Seth Borenstein of the Associated Press reports — and editorializes — on the grim news:
The global output of heat-trapping carbon dioxide jumped by the biggest amount on record, the U.S. Department of Energy calculated, a sign of how feeble the world’s efforts are at slowing man-made global warming.
Feeble indeed. You go, Seth. You’re an honorary blogger now!
The new figures for 2010 mean that levels of greenhouse gases are higher than the worst case scenario outlined by climate experts just four years ago.
That means worse than the A1FI scenario (1000 ppm). It means 10F warming (this century) give or take — and multiple, simultaneous catastrophes.
Here are more details of the sorry situation we find ourselves in:
The world pumped about 564 million more tons (512 million metric tons) of carbon into the air in 2010 than it did in 2009. That’s an increase of 6 percent. That amount of extra pollution eclipses the individual emissions of all but three countries — China, the United States and India, the world’s top producers of greenhouse gases.
It is a “monster” increase that is unheard of, said Gregg Marland, a professor of geology at Appalachian State University, who has helped calculate Department of Energy figures in the past.
Extra pollution in China and the U.S. account for more than half the increase in emissions last year, Marland said.
Chinese emissions now exceed ours by a whopping 50%. They will be double ours by 2020 if they keep on their rapacious, immoral path of weekly coal-plant building — and we keep on our rapacious, immoral path of doing nothing.
“It’s a big jump,” said Tom Boden, director of the Energy Department’s Carbon Dioxide Information Analysis Center at Oak Ridge National Lab. “From an emissions standpoint, the global financial crisis seems to be over.”
… India and China are huge users of coal. Burning coal is the biggest carbon source worldwide and emissions from that jumped nearly 8 percent in 2010.
In 2007, when the Intergovernmental Panel on Climate Change issued its last large report on global warming, it used different scenarios for carbon dioxide pollution and said the rate of warming would be based on the rate of pollution. Boden said the latest figures put global emissions higher than the worst case projections from the climate panel. Those forecast global temperatures rising between 4 and 11 degrees Fahrenheit by the end of the century with the best estimate at 7.5 degrees.
Even though global warming skeptics have attacked the climate change panel as being too alarmist, scientists have generally found their predictions too conservative, Reilly said. He said his university worked on emissions scenarios, their likelihood, and what would happen. The IPCC’s worst case scenario was only about in the middle of what MIT calculated are likely scenarios.

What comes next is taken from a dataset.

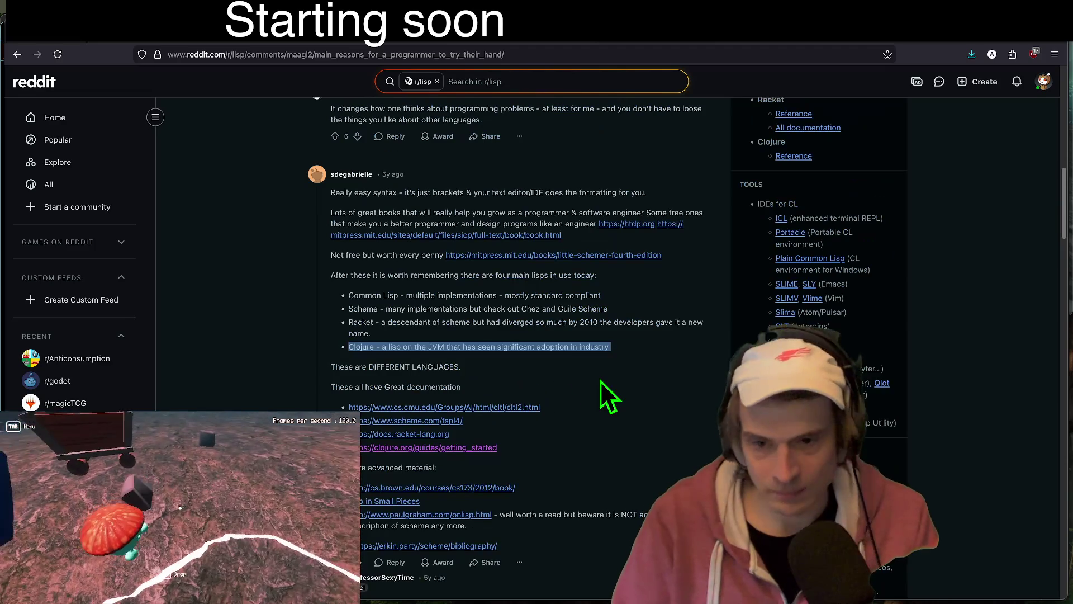
pyautogui.click(600, 379)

You can read about MIT’s projection here: “M.I.T. doubles its 2095 warming projection to 10°F — with 866 ppm and Arctic warming of 20°F.” MIT attempts to model more realistic emissions and some of the many, many, many amplifying feedbacks.
Chris Field of Stanford University, head of one of the IPCC’s working groups, said the panel’s emissions scenarios are intended to be more accurate in the long term and are less so in earlier years. He said the question now among scientists is whether the future is the panel’s worst case scenario “or something more extreme.”

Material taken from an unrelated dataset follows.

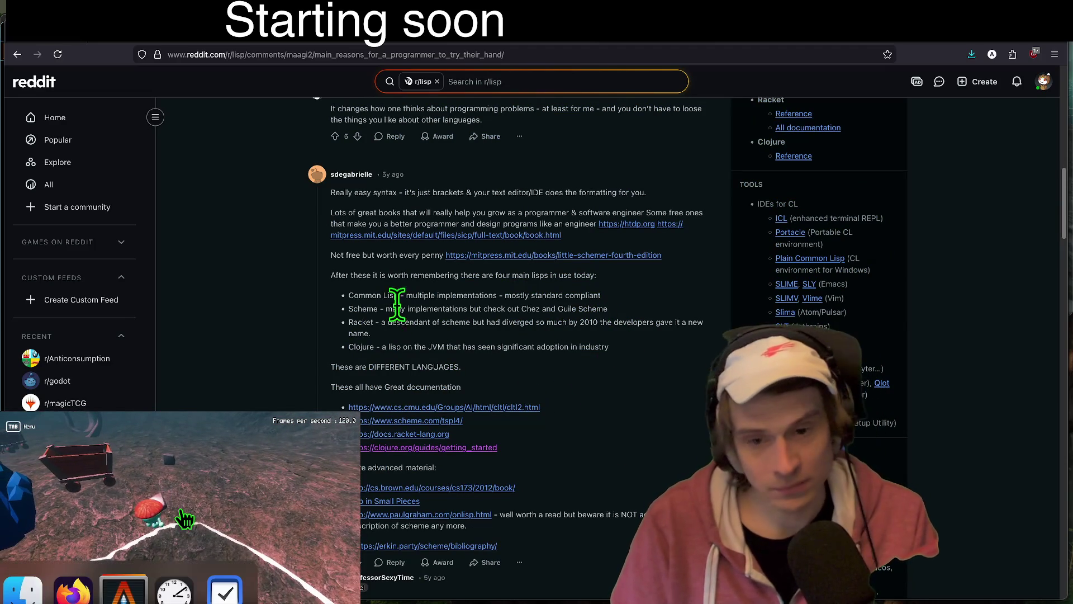
pyautogui.scroll(-1, 515, 545)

“Really dismaying,” Granger Morgan, head of the engineering and public policy department at Carnegie Mellon University, said of the new figures. “We are building up a horrible legacy for our children and grandchildren.”

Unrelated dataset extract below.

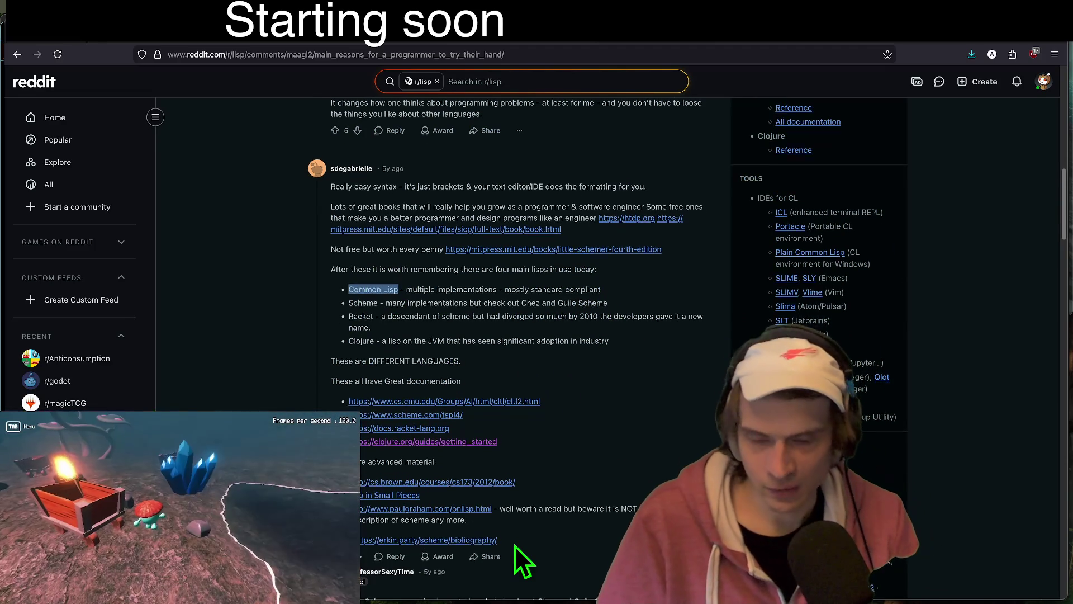
pyautogui.rightClick(538, 545)
pyautogui.click(573, 426)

But Reilly and University of Victoria climate scientist Andrew Weaver found something good in recent emissions figures. The developed countries that ratified the 1997 Kyoto Protocol greenhouse gas limiting treaty have reduced their emissions overall since then and have achieved their goals of cutting emissions to about 8 percent below 1990 levels. The U.S. did not ratify the agreement.
Yeah, I know, the climate pragmatists say treaties don’t work — only waiting for miracles works. Go figure.